Выбрать главу

Люди — не торопитесь. Про вас Пушкин сказал: «Мы все узнали, между тем не насладились мы ничем».

Я расскажу вам про актера, любимого актера. Когда видишь актера, то он теперь помогает видеть и слышать. В этом пророчество сцены. Она учит ощущать.

В сценарии, про который я рассказываю, нет декораций. Мы видим комнаты изгнания. Мы видим, что великого человека нельзя изгнать, нельзя заглушить. Читаются стихи, читаются негромко, не по-актерски. Одному великому актеру Маяковский сказал: «Вы прекрасно читаете мои стихи, но приходите послушайте меня. Я иначе читаю». Мы не записали чтение людей, которые еще живы, но они уйдут. Актер, наполненный Пушкиным, как будто проживший много времени в селе Михайловском, ходит, смотрит, даже играет на гитаре. Очень негромко поет, непрофессионально. Опера — великая вещь, но Толстой в дневнике записал: «Настоящее искусство — цыганская песня». Он хотел соединить простое, как бы непритязательное и, конечно, слышал цыган не так, как мы слышим. И Чехова он читал не так, как мы читаем. Он говорил, что Чехов предвосхитил то, что он хотел сказать, сам сделать. Он хотел это осуществить в его недописанном Хаджи Мурате.

Искусство — просто.

Оно просто, как солнечный луч или даже как свет спички, если вы умеете смотреть на огонь.

Олег Даль одет, кажется, в костюм нашего времени. Он читает стихи так, как я хотел бы прочесть их, а теперь хочу услышать. Когда он входит в комнату, то он похож на Пушкина.

Я не думаю, что он этого хочет. Это зритель вписывает его в комнаты, в песню, в вещи.

Мы очень мало знаем, как надо работать в кино.

Не будем легкомысленными. Не скажем, что ничего не сделано. Белинский писал, что нет еще русской литературы, а Пушкин был уже осуществлен. Надо посмотреть, что же сделано на телевидении и в кино. Посмотреть глазами зрителя. Не бояться спокойных, достойных слов об удаче.
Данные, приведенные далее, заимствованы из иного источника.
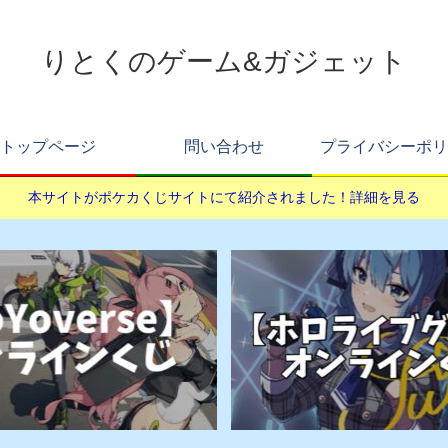
りとくのゲーム&ガジェット
トップページ
問い合わせ
プライバシーポリ
本サイトがポケカくじサイトにて紹介されました！詳細を見る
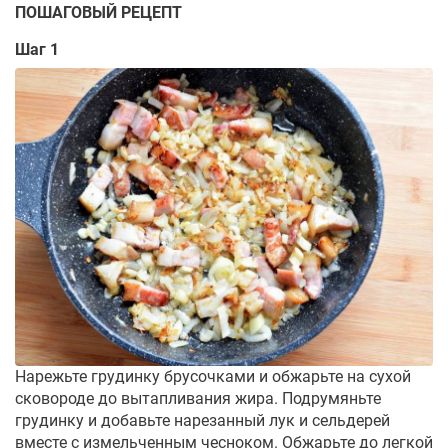
ПОШАГОВЫЙ РЕЦЕПТ
Шаг 1
Нарежьте грудинку брусочками и обжарьте на сухой
сковороде до вытапливания жира. Подрумяньте
грудинку и добавьте нарезанный лук и сельдерей
вместе с измельченным чесноком. Обжарьте до легкой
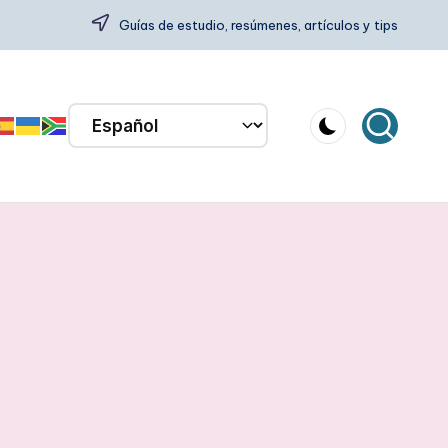
Guías de estudio, resúmenes, artículos y tips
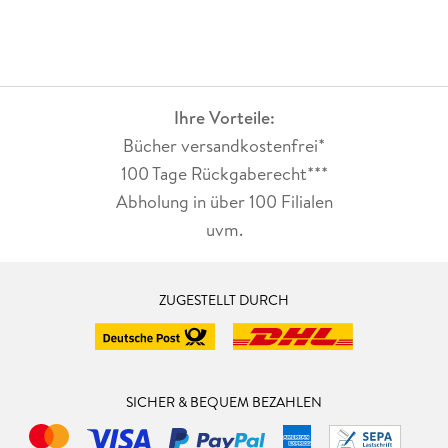
Ihre Vorteile:
Bücher versandkostenfrei*
100 Tage Rückgaberecht***
Abholung in über 100 Filialen
uvm.
ZUGESTELLT DURCH
SICHER & BEQUEM BEZAHLEN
Коротенькую картину, почти заставочку, я смотрел три раза и еще не видал в цвете. Непременно увижу.

Вениамин Каверин
КОРОТКИЕ ВСТРЕЧИ

Я знал Олега Даля и много и мало. Мало, потому что мы встречались с ним не больше десяти, может быть, пятнадцати раз. Это недостаточно, чтобы узнать, глубоко понять человека. Но много, потому что я очень отчетливо и глубоко чувствовал в нем человека близкого мне. Близкого по строю мыслей, по нравственной позиции, по взгляду в будущее, по тем чертам, которые я считаю основными, очень важными в жизни.

Он был человек мужественный. Мужество мне кажется одним из самых главных свойств характера, которые в жизни необходимы. Оно может вести человека через пропасти, через трудности, через горы, через напасти, которые могут помешать его деятельности, и так далее.

Однако мужество было не единственной его чертой. Я бы сказал, что главной чертой его личности было обаяние. Обаяние, которое не было преднамеренным. В нем не было никакой нарочитости. Он был естествен — и когда говорил, и когда задумывался над тем, что вы ему говорили, — и этой естественностью привлекал ваше сердце.

Общаясь с ним, вы не ощущали никаких преград между ним и собою. Он был интеллигент в полном смысле этого слова, и его открытость была открытостью человека, который всегда говорит только то, что думает. И в этом он был человеком удивительно цельным. И наши разговоры (а я очень любил с ним разговаривать, мы гуляли с ним по лесу, когда он жил у Виктора Борисовича Шкловского) запомнились мне на всю жизнь.

И дело не только в том, что наши взгляды совпадали. Его жизненная позиция не преследовала никаких иных целей, которые в какой-то мере лежали бы вне искусства. Поле его деятельности было полем его жизни. Это было пространство, в котором он естественно существовал и как человек, и как художник.

В разговорах с ним я чувствовал человека начитанного, любящего и понимающего литературу, очень тонко чувствующего поэзию, что бывает крайне редко. И, что очень важно, никогда не стремившегося настаивать на своих взглядах, а желающего выслушать чужое мнение, узнать, что думают о том же самом другие.

Он был человек, что называется, расположенный. Расположенность очень прочно связана с крайне важным качеством подлинного художника — терпимостью. Эта расположенность крайне важна и для писателя. Потому что она позволяет увидеть ряд явлений, которые другому взгляду не поддаются и кажутся скрытыми. А расположенность открывает для него эти возможности.